WHAT THIS TASK INVOLVES –
Retype the text under each of the items below, line for line and character for character. Leave the pictures out of your copy.

Segment Open

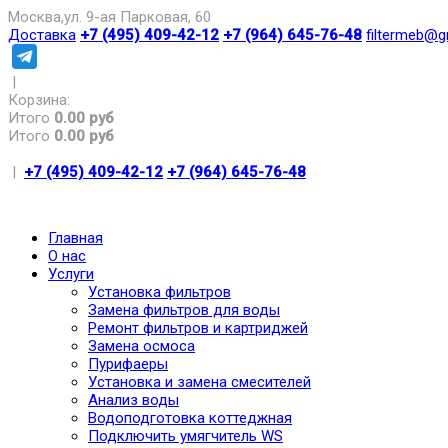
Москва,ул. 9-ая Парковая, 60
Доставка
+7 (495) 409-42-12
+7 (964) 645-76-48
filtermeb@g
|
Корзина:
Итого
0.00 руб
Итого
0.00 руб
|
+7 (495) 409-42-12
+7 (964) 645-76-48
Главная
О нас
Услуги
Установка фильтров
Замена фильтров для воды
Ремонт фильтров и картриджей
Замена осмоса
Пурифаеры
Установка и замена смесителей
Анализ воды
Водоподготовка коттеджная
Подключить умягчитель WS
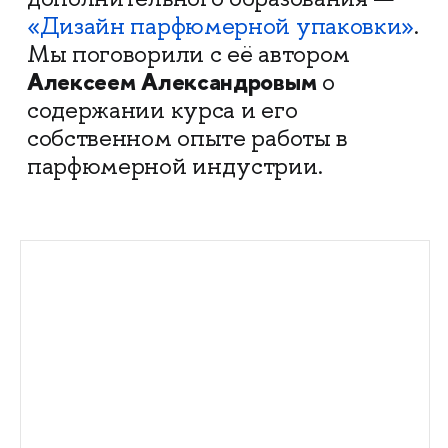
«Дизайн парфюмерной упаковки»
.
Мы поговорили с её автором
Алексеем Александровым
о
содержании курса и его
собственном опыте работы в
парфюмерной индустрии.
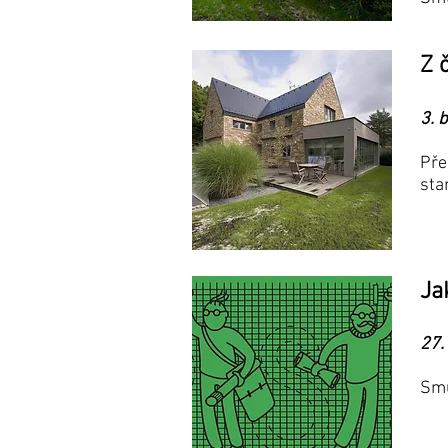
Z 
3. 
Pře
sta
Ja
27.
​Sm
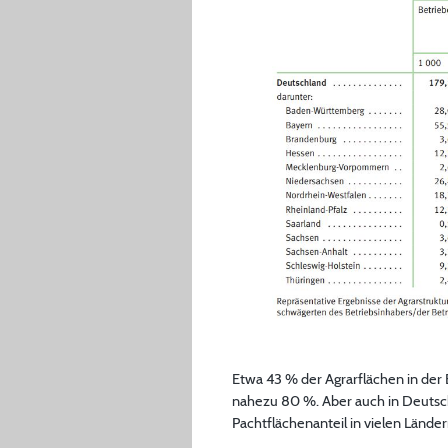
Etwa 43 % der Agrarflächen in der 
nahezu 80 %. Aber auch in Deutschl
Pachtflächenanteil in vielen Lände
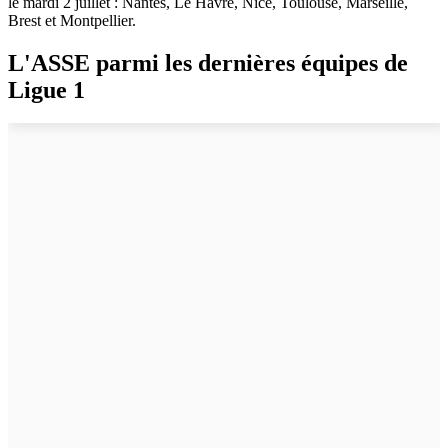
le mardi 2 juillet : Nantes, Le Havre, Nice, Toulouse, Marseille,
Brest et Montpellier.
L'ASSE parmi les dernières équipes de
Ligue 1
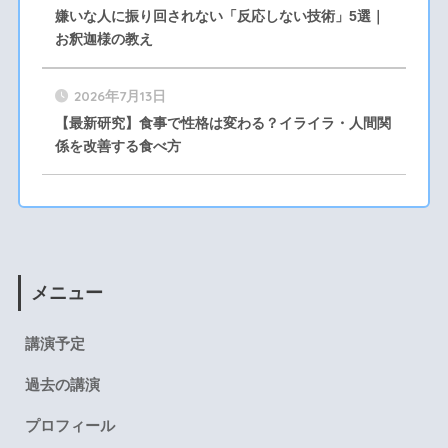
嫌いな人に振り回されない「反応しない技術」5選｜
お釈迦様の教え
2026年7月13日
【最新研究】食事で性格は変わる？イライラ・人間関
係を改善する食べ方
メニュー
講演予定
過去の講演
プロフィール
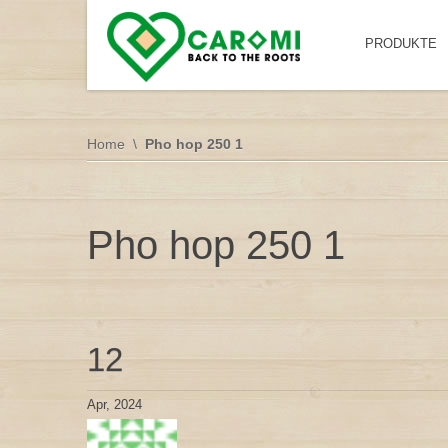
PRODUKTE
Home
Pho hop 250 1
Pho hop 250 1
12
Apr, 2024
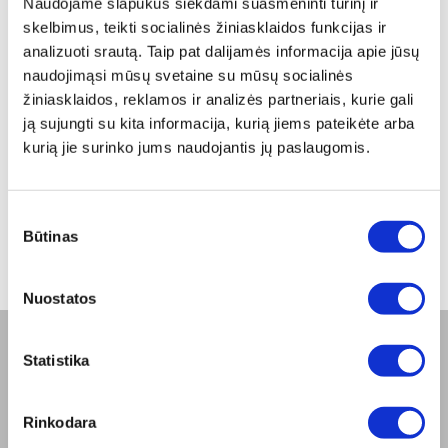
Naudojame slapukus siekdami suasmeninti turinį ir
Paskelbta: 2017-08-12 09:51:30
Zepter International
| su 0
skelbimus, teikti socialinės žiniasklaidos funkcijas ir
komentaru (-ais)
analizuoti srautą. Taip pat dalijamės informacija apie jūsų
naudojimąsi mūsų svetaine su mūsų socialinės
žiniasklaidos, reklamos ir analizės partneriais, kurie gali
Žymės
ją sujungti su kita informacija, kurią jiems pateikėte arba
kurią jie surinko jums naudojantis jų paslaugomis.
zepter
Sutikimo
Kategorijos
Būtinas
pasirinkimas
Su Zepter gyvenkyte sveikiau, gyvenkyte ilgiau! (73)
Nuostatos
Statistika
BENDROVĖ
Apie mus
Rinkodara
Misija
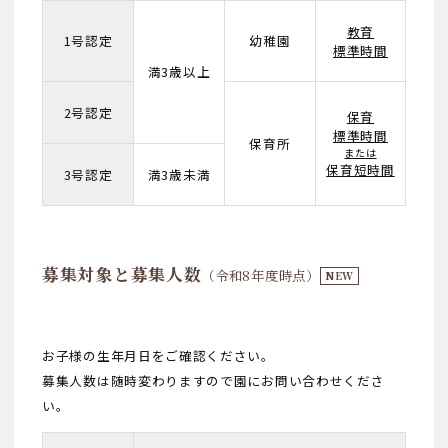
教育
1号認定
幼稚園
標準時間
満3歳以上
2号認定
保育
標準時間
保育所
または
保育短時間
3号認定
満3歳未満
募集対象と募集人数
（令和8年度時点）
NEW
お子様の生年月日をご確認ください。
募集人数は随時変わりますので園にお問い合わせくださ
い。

Segment Closed

TASK SOLUTION –
Москва,ул. 9-ая Парковая, 60
Доставка
+7 (495) 409-42-12
+7 (964) 645-76-48
filtermeb@g
|
Корзина:
Итого
0.00 руб
Итого
0.00 руб
|
+7 (495) 409-42-12
+7 (964) 645-76-48
Главная
О нас
Услуги
Установка фильтров
Замена фильтров для воды
Ремонт фильтров и картриджей
Замена осмоса
Пурифаеры
Установка и замена смесителей
Анализ воды
Водоподготовка коттеджная
Подключить умягчитель WS
«Дизайн парфюмерной упаковки»
.
Мы поговорили с её автором
Алексеем Александровым
о
содержании курса и его
собственном опыте работы в
парфюмерной индустрии.
Z 
3. 
Pře
sta
Ja
27.
​Sm
Etwa 43 % der Agrarflächen in der 
nahezu 80 %. Aber auch in Deutschl
Pachtflächenanteil in vielen Lände
le mardi 2 juillet : Nantes, Le Havre, Nice, Toulouse, Marseille,
Brest et Montpellier.
L'ASSE parmi les dernières équipes de
Ligue 1
嫌いな人に振り回されない「反応しない技術」5選｜
お釈迦様の教え
2026年7月13日
【最新研究】食事で性格は変わる？イライラ・人間関
係を改善する食べ方
メニュー
講演予定
過去の講演
プロフィール
PRODUKTE
Home
Pho hop 250 1
Pho hop 250 1
12
Apr, 2024
Naudojame slapukus siekdami suasmeninti turinį ir
Paskelbta: 2017-08-12 09:51:30
Zepter International
| su 0
skelbimus, teikti socialinės žiniasklaidos funkcijas ir
komentaru (-ais)
analizuoti srautą. Taip pat dalijamės informacija apie jūsų
naudojimąsi mūsų svetaine su mūsų socialinės
žiniasklaidos, reklamos ir analizės partneriais, kurie gali
Žymės
ją sujungti su kita informacija, kurią jiems pateikėte arba
kurią jie surinko jums naudojantis jų paslaugomis.
zepter
Sutikimo
Kategorijos
Būtinas
pasirinkimas
Su Zepter gyvenkyte sveikiau, gyvenkyte ilgiau! (73)
Nuostatos
Statistika
BENDROVĖ
Apie mus
Rinkodara
Misija
教育
1号認定
幼稚園
標準時間
満3歳以上
2号認定
保育
標準時間
保育所
または
保育短時間
3号認定
満3歳未満
募集対象と募集人数
（令和8年度時点）
NEW
お子様の生年月日をご確認ください。
募集人数は随時変わりますので園にお問い合わせくださ
い。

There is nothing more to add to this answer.